Matthew Henry's Commentary on Genesis 45:9-24

Commentary on Genesis 45:1-15

(Read Genesis 45:1-15)

Joseph let Judah go on, and heard all he had to say. He found his brethren humbled for their sins, mindful of himself, for Judah had mentioned him twice in his speech, respectful to their father, and very tender of their brother Benjamin. Now they were ripe for the comfort he designed, by making himself known. Joseph ordered all his attendants to withdraw. Thus Christ makes himself and his loving-kindness known to his people, out of the sight and hearing of the world. Joseph shed tears of tenderness and strong affection, and with these threw off that austerity with which he had hitherto behaved toward his brethren. This represents the Divine compassion toward returning penitents. "I am Joseph, your brother." This would humble them yet more for their sin in selling him, but would encourage them to hope for kind treatment. Thus, when Christ would convince Paul, he said, I am Jesus; and when he would comfort his disciples, he said, It is I, be not afraid. When Christ manifests himself to his people, he encourages them to draw near to him with a true heart. Joseph does so, and shows them, that whatever they thought to do against him, God had brought good out of it. Sinners must grieve and be angry with themselves for their sins, though God brings good out of it, for that is no thanks to them. The agreement between all this, and the case of a sinner, on Christ's manifesting himself to his soul, is very striking. He does not, on this account, think sin a less, but a greater evil; and yet he is so armed against despair, as even to rejoice in what God hath wrought, while he trembles in thinking of the dangers and destruction from which he has escaped. Joseph promises to take care of his father and all the family. It is the duty of children, if the necessity of their parents at any time require it, to support and supply them to the utmost of their ability; this is showing piety at home, 1 Timothy 5:4. After Joseph had embraced Benjamin, he caressed them all, and then his brethren talked with him freely of all the affairs of their father's house. After the tokens of true reconciliation with the Lord Jesus, sweet communion with him follows.

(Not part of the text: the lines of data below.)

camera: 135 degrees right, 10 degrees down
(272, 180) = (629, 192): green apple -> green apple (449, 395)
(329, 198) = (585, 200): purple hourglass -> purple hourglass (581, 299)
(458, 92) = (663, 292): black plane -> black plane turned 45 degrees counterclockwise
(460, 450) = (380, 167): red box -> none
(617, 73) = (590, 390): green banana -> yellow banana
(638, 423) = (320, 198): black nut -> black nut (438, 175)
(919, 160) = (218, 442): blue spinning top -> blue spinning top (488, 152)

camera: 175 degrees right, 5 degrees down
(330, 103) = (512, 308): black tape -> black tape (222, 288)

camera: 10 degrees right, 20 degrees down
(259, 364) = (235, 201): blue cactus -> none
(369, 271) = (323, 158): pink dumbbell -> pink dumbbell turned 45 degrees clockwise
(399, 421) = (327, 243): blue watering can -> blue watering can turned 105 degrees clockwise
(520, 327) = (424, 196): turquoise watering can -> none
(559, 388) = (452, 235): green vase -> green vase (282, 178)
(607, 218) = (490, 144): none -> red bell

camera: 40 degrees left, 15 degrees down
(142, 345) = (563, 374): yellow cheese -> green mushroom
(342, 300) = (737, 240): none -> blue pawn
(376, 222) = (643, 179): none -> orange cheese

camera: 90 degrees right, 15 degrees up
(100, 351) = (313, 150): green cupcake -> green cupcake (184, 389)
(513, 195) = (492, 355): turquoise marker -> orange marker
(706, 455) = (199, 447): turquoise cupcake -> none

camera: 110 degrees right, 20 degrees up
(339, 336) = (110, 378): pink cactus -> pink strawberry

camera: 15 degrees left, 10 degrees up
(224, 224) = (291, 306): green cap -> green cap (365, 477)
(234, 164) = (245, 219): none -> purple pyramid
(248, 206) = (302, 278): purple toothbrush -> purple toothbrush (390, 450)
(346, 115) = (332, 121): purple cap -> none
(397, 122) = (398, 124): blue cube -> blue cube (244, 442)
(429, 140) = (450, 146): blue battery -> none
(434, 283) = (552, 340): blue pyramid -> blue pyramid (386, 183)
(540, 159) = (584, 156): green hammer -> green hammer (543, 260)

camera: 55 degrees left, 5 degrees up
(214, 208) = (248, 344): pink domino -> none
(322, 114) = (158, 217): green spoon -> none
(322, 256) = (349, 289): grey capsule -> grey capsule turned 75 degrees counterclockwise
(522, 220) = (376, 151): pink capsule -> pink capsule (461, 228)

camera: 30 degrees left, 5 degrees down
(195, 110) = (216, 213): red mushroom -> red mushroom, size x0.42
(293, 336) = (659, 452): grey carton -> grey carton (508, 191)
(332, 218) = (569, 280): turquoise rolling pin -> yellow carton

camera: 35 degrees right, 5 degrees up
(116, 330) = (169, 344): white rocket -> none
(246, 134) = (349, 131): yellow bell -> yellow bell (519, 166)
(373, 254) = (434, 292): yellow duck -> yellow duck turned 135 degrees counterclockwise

Commentary on Genesis 45:16-24

(Read Genesis 45:16-24)

Pharaoh was kind to Joseph, and to his relations for his sake. Egypt would make up the losses of their removal. Thus those for whom Christ intends his heavenly glory, ought not to regard the things of this world. The best of its enjoyments are but lumber; we cannot make sure of them while here, much less can we carry them away with us. Let us not set our eyes or hearts upon the world; there are better things for us in that blessed land, whither Christ, our Joseph, is gone to prepare a place. Joseph dismissed his brethren with a seasonable caution, "See that ye fall not out by the way." He knew they were too apt to be quarrelsome; and having forgiven them all, he lays this charge upon them, not to upbraid one another. This command our Lord Jesus has given to us, that we love one another, and that whatever happens, or has happened, we fall not out. For we are brethren, we have all one Father. We are all guilty, and instead of quarrelling with one another, have reason to fall out with ourselves. We are, or hope to be, forgiven of God, whom we have all offended, and, therefore, should be ready to forgive one another. We are "by the way," a way through the land of Egypt, where we have many eyes upon us, that seek advantage against us; a way that leads to the heavenly Canaan, where we hope to be for ever in perfect peace.